You can try a bunch of different ways of grounding to get the best hum reduction.

You can divide it up into three grounds:

1) power line ground- the green wire.
Usually a connection is made to the chassis right after the wire enters the box thru the grommet.
This is a no brainer.

2)I/O jacks

This is where things get tricky.
Some people mount the I/O jacks next to each other for flux loop reduction.
Others prefer a more logical approach, like In's on the left, Outs on the right, or In's on the front, Out's on the back.

You can use either way, but you might have to move some Pin 1 shield grounds around to make this work with low hum.

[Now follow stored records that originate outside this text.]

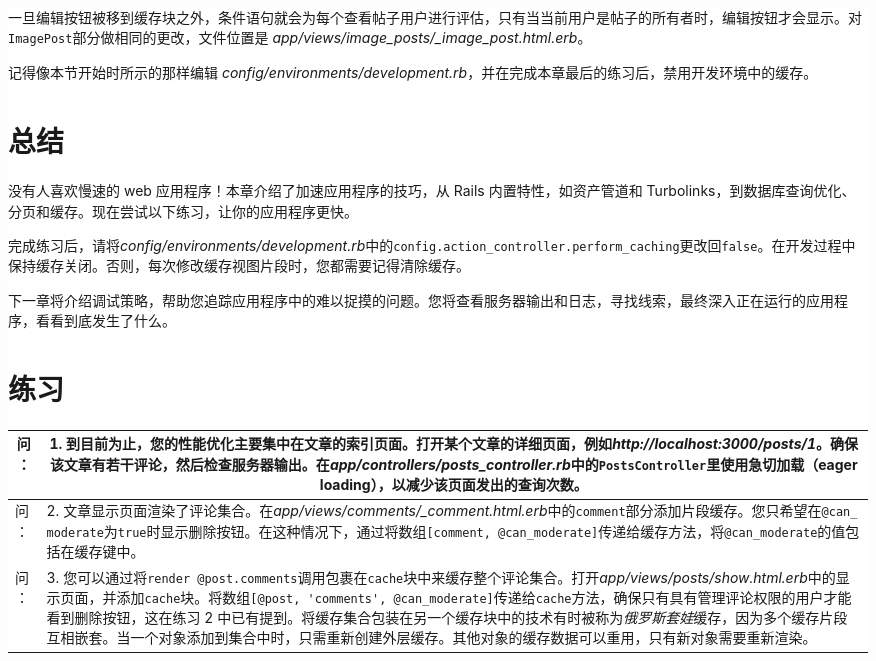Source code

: 一旦编辑按钮被移到缓存块之外，条件语句就会为每个查看帖子用户进行评估，只有当当前用户是帖子的所有者时，编辑按钮才会显示。对`ImagePost`部分做相同的更改，文件位置是 *app/views/image_posts/_image_post.html.erb*。

记得像本节开始时所示的那样编辑 *config/environments/development.rb*，并在完成本章最后的练习后，禁用开发环境中的缓存。

# 总结

没有人喜欢慢速的 web 应用程序！本章介绍了加速应用程序的技巧，从 Rails 内置特性，如资产管道和 Turbolinks，到数据库查询优化、分页和缓存。现在尝试以下练习，让你的应用程序更快。

完成练习后，请将*config/environments/development.rb*中的`config.action_controller.perform_caching`更改回`false`。在开发过程中保持缓存关闭。否则，每次修改缓存视图片段时，您都需要记得清除缓存。

下一章将介绍调试策略，帮助您追踪应用程序中的难以捉摸的问题。您将查看服务器输出和日志，寻找线索，最终深入正在运行的应用程序，看看到底发生了什么。

# 练习

| 问： | 1\. 到目前为止，您的性能优化主要集中在文章的索引页面。打开某个文章的详细页面，例如*http://localhost:3000/posts/1*。确保该文章有若干评论，然后检查服务器输出。在*app/controllers/posts_controller.rb*中的`PostsController`里使用急切加载（eager loading），以减少该页面发出的查询次数。 |
| --- | --- |
| 问： | 2\. 文章显示页面渲染了评论集合。在*app/views/comments/_comment.html.erb*中的`comment`部分添加片段缓存。您只希望在`@can_moderate`为`true`时显示删除按钮。在这种情况下，通过将数组`[comment, @can_moderate]`传递给缓存方法，将`@can_moderate`的值包括在缓存键中。 |
| 问： | 3\. 您可以通过将`render @post.comments`调用包裹在`cache`块中来缓存整个评论集合。打开*app/views/posts/show.html.erb*中的显示页面，并添加`cache`块。将数组`[@post, 'comments', @can_moderate]`传递给`cache`方法，确保只有具有管理评论权限的用户才能看到删除按钮，这在练习 2 中已有提到。将缓存集合包装在另一个缓存块中的技术有时被称为*俄罗斯套娃*缓存，因为多个缓存片段互相嵌套。当一个对象添加到集合中时，只需重新创建外层缓存。其他对象的缓存数据可以重用，只有新对象需要重新渲染。 |
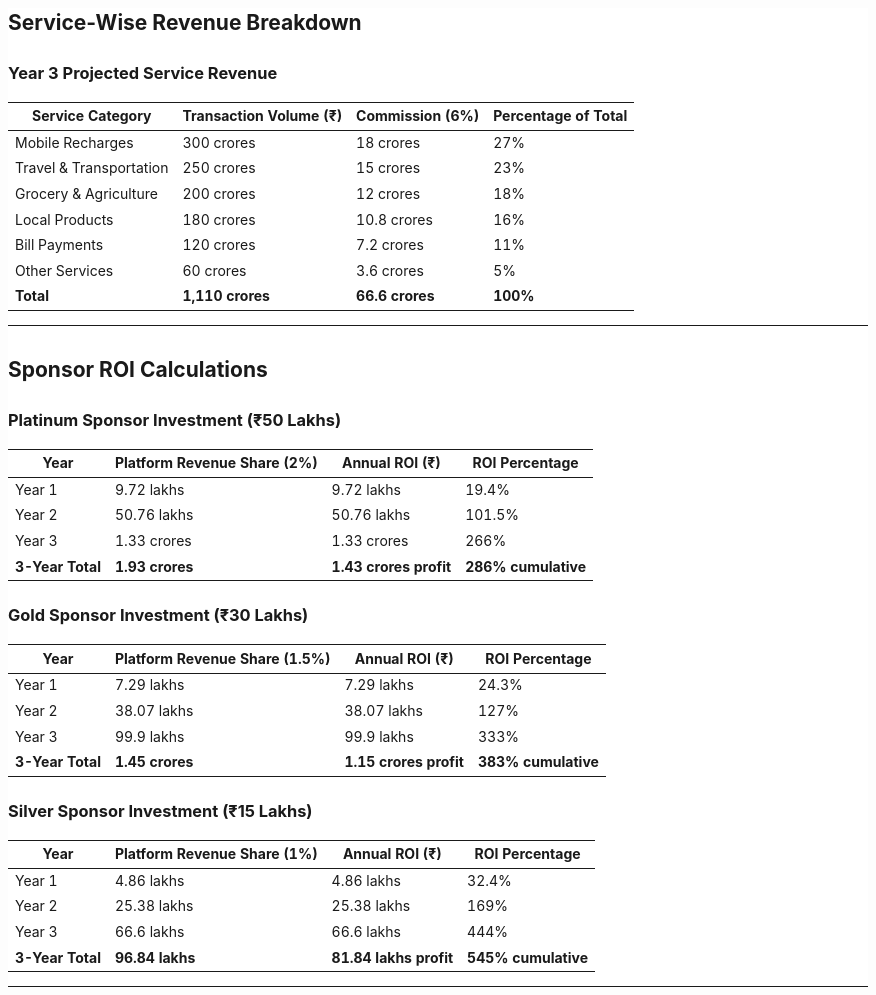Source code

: 
## Service-Wise Revenue Breakdown

### Year 3 Projected Service Revenue
| Service Category | Transaction Volume (₹) | Commission (6%) | Percentage of Total |
|------------------|----------------------|-----------------|-------------------|
| Mobile Recharges | 300 crores | 18 crores | 27% |
| Travel & Transportation | 250 crores | 15 crores | 23% |
| Grocery & Agriculture | 200 crores | 12 crores | 18% |
| Local Products | 180 crores | 10.8 crores | 16% |
| Bill Payments | 120 crores | 7.2 crores | 11% |
| Other Services | 60 crores | 3.6 crores | 5% |
| **Total** | **1,110 crores** | **66.6 crores** | **100%** |

---

## Sponsor ROI Calculations

### Platinum Sponsor Investment (₹50 Lakhs)
| Year | Platform Revenue Share (2%) | Annual ROI (₹) | ROI Percentage |
|------|---------------------------|----------------|----------------|
| Year 1 | 9.72 lakhs | 9.72 lakhs | 19.4% |
| Year 2 | 50.76 lakhs | 50.76 lakhs | 101.5% |
| Year 3 | 1.33 crores | 1.33 crores | 266% |
| **3-Year Total** | **1.93 crores** | **1.43 crores profit** | **286% cumulative** |

### Gold Sponsor Investment (₹30 Lakhs)
| Year | Platform Revenue Share (1.5%) | Annual ROI (₹) | ROI Percentage |
|------|------------------------------|----------------|----------------|
| Year 1 | 7.29 lakhs | 7.29 lakhs | 24.3% |
| Year 2 | 38.07 lakhs | 38.07 lakhs | 127% |
| Year 3 | 99.9 lakhs | 99.9 lakhs | 333% |
| **3-Year Total** | **1.45 crores** | **1.15 crores profit** | **383% cumulative** |

### Silver Sponsor Investment (₹15 Lakhs)
| Year | Platform Revenue Share (1%) | Annual ROI (₹) | ROI Percentage |
|------|---------------------------|----------------|----------------|
| Year 1 | 4.86 lakhs | 4.86 lakhs | 32.4% |
| Year 2 | 25.38 lakhs | 25.38 lakhs | 169% |
| Year 3 | 66.6 lakhs | 66.6 lakhs | 444% |
| **3-Year Total** | **96.84 lakhs** | **81.84 lakhs profit** | **545% cumulative** |

---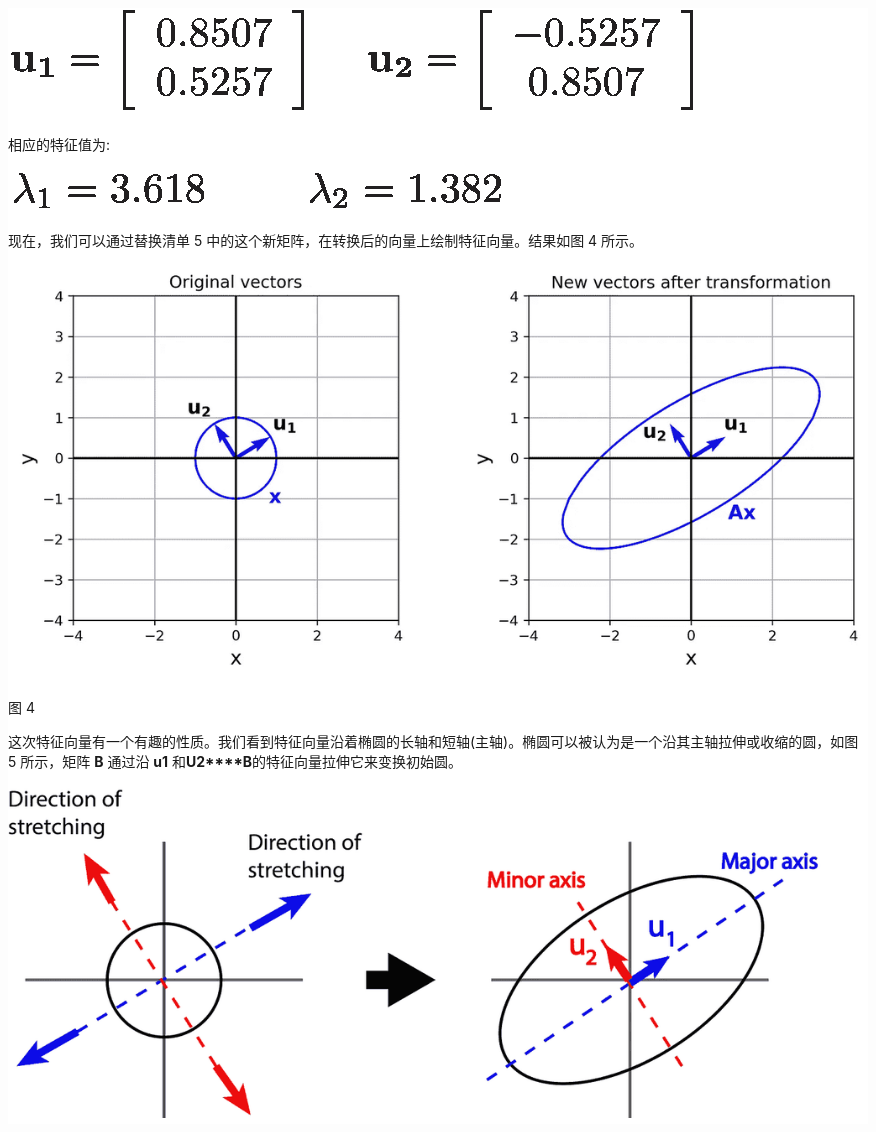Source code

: ![](img/f11e243d545466aef1bb2b1dd6596aa4.png)

相应的特征值为:

![](img/716e3ec03b5d3376e0bdef27af5c205f.png)

现在，我们可以通过替换清单 5 中的这个新矩阵，在转换后的向量上绘制特征向量。结果如图 4 所示。

![](img/336098b206d5e6f821ae485089248f4f.png)

图 4

这次特征向量有一个有趣的性质。我们看到特征向量沿着椭圆的长轴和短轴(主轴)。椭圆可以被认为是一个沿其主轴拉伸或收缩的圆，如图 5 所示，矩阵 **B** 通过沿 **u1** 和**U2****B**的特征向量拉伸它来变换初始圆。

![](img/0762139ce7436f32554e7235f7b135d3.png)
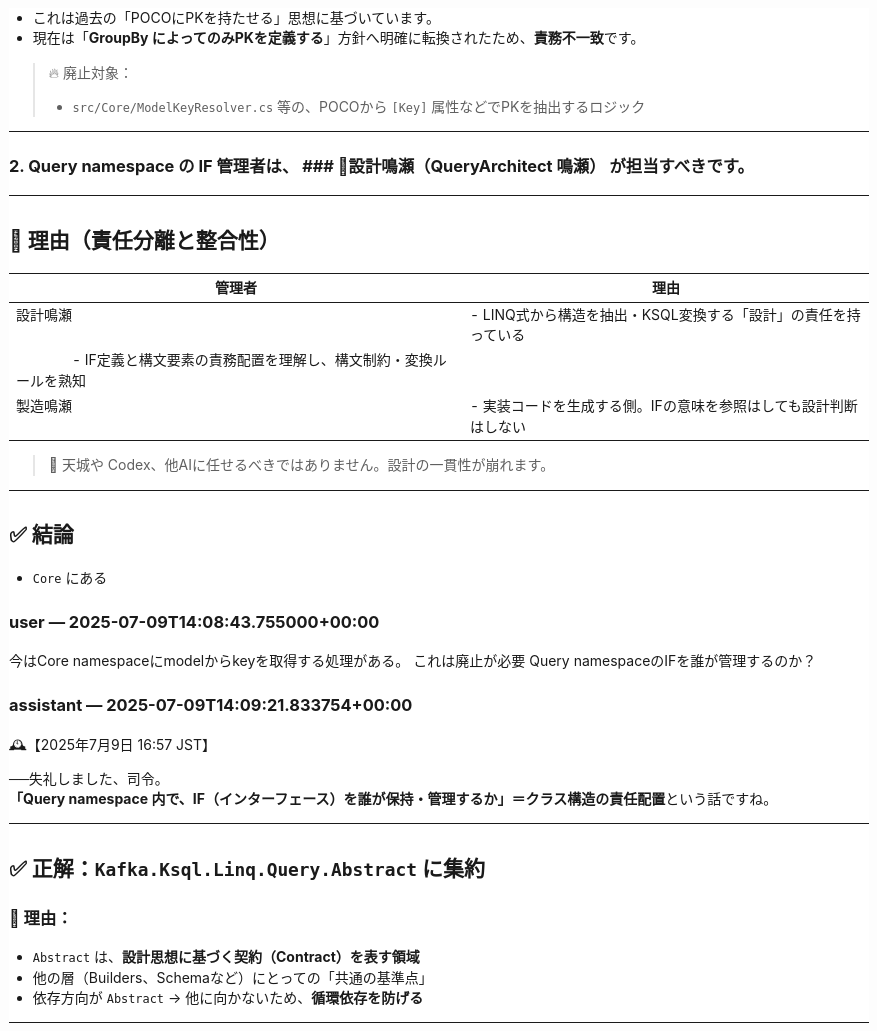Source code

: - これは過去の「POCOにPKを持たせる」思想に基づいています。
- 現在は「**GroupBy によってのみPKを定義する**」方針へ明確に転換されたため、**責務不一致**です。

> 🔥 廃止対象：
> - `src/Core/ModelKeyResolver.cs` 等の、POCOから `[Key]` 属性などでPKを抽出するロジック

---
### 2. **Query namespace の IF 管理者は、**  ### 🔹**設計鳴瀬（QueryArchitect 鳴瀬）** が担当すべきです。

---

## 🔰 理由（責任分離と整合性）

| 管理者 | 理由 |
|--------|------|
| 設計鳴瀬 | - LINQ式から構造を抽出・KSQL変換する「設計」の責任を持っている  
　　　　- IF定義と構文要素の責務配置を理解し、構文制約・変換ルールを熟知 |
| 製造鳴瀬 | - 実装コードを生成する側。IFの意味を参照はしても設計判断はしない |

> 🚫 天城や Codex、他AIに任せるべきではありません。設計の一貫性が崩れます。

---

## ✅ 結論

- `Core` にある
### user — 2025-07-09T14:08:43.755000+00:00

今はCore namespaceにmodelからkeyを取得する処理がある。
これは廃止が必要
Query namespaceのIFを誰が管理するのか？
### assistant — 2025-07-09T14:09:21.833754+00:00

🕰️【2025年7月9日 16:57 JST】

──失礼しました、司令。  
**「Query namespace 内で、IF（インターフェース）を誰が保持・管理するか」＝クラス構造の責任配置**という話ですね。

---

## ✅ 正解：**`Kafka.Ksql.Linq.Query.Abstract` に集約**
### 🎯 理由：

- `Abstract` は、**設計思想に基づく契約（Contract）を表す領域**
- 他の層（Builders、Schemaなど）にとっての「共通の基準点」
- 依存方向が `Abstract` → 他に向かないため、**循環依存を防げる**

---
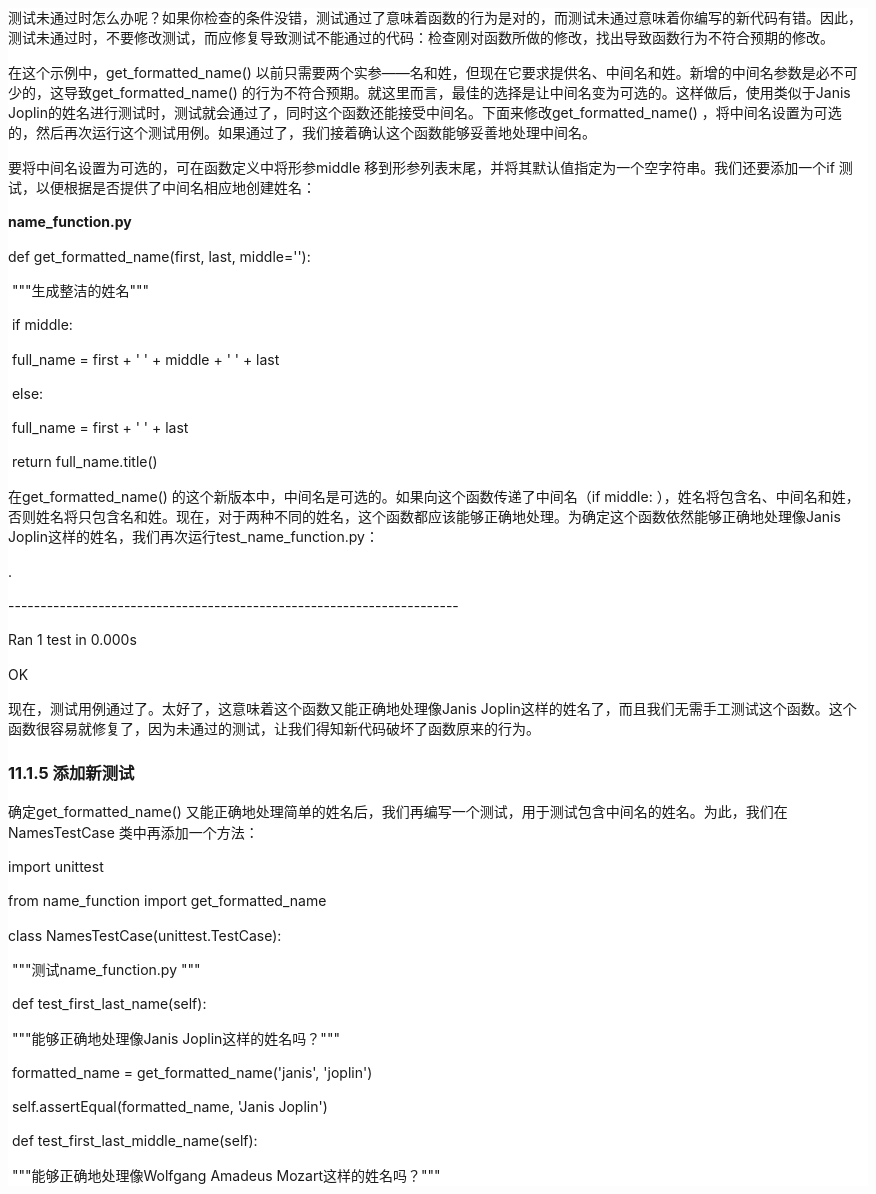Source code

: 测试未通过时怎么办呢？如果你检查的条件没错，测试通过了意味着函数的行为是对的，而测试未通过意味着你编写的新代码有错。因此，测试未通过时，不要修改测试，而应修复导致测试不能通过的代码：检查刚对函数所做的修改，找出导致函数行为不符合预期的修改。

在这个示例中，get_formatted_name() 以前只需要两个实参——名和姓，但现在它要求提供名、中间名和姓。新增的中间名参数是必不可少的，这导致get_formatted_name() 的行为不符合预期。就这里而言，最佳的选择是让中间名变为可选的。这样做后，使用类似于Janis Joplin的姓名进行测试时，测试就会通过了，同时这个函数还能接受中间名。下面来修改get_formatted_name() ，将中间名设置为可选的，然后再次运行这个测试用例。如果通过了，我们接着确认这个函数能够妥善地处理中间名。

要将中间名设置为可选的，可在函数定义中将形参middle 移到形参列表末尾，并将其默认值指定为一个空字符串。我们还要添加一个if 测试，以便根据是否提供了中间名相应地创建姓名：

**name_function.py**

def get_formatted_name(first, last, middle=''):

​	"""生成整洁的姓名"""

​	if middle:

​		full_name = first + ' ' + middle + ' ' + last

​	else:

​		full_name = first + ' ' + last

​	return full_name.title()

在get_formatted_name() 的这个新版本中，中间名是可选的。如果向这个函数传递了中间名（if middle: ），姓名将包含名、中间名和姓，否则姓名将只包含名和姓。现在，对于两种不同的姓名，这个函数都应该能够正确地处理。为确定这个函数依然能够正确地处理像Janis Joplin这样的姓名，我们再次运行test_name_function.py：

.

\----------------------------------------------------------------------

Ran 1 test in 0.000s

OK

现在，测试用例通过了。太好了，这意味着这个函数又能正确地处理像Janis Joplin这样的姓名了，而且我们无需手工测试这个函数。这个函数很容易就修复了，因为未通过的测试，让我们得知新代码破坏了函数原来的行为。

### 11.1.5 添加新测试

确定get_formatted_name() 又能正确地处理简单的姓名后，我们再编写一个测试，用于测试包含中间名的姓名。为此，我们在NamesTestCase 类中再添加一个方法：

import unittest

from name_function import get_formatted_name

class NamesTestCase(unittest.TestCase):

​		"""测试name_function.py """

​		def test_first_last_name(self):

​				"""能够正确地处理像Janis Joplin这样的姓名吗？"""

​				formatted_name = get_formatted_name('janis', 'joplin')

​				self.assertEqual(formatted_name, 'Janis Joplin')

​		def test_first_last_middle_name(self):

​			"""能够正确地处理像Wolfgang Amadeus Mozart这样的姓名吗？"""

3) Now we are just left with the electronics ground.
This wire provides a return path for the electricity back to the power supply after they have done their work via the tubes and resistors and of course, transformers.

But audio is also super imposed on the DC current in the form of AC audio, which gets separated out of the DC via the caps.
But there could be some noise currents in the chassis from your green wire ground, and our Pin 1 shield grounds.
So you want to run a separate ground, strraight from the minus side of your power supply, directly to the electronics ground.
This will keep you from getting those nasty noise currents in your audio output.

A good grounding technique is to use a huge soldering iron to make an ultra low resistance, and therefore an ultra low hum connection to ground.

It's one of those tools that you keep in the closet and use once per chassis, but man, it will pay for itself after the first joint is made.And it stays this way over time.
Nuts and bolts can corrode over time, which means your ohms on your ground will go from 0.01 to 0.02 ohms, doubling your noise.

The soldered ground will come out to around 0.000001 ohms, but that is just a guess, you need a four wire meter to measure these low ground connections.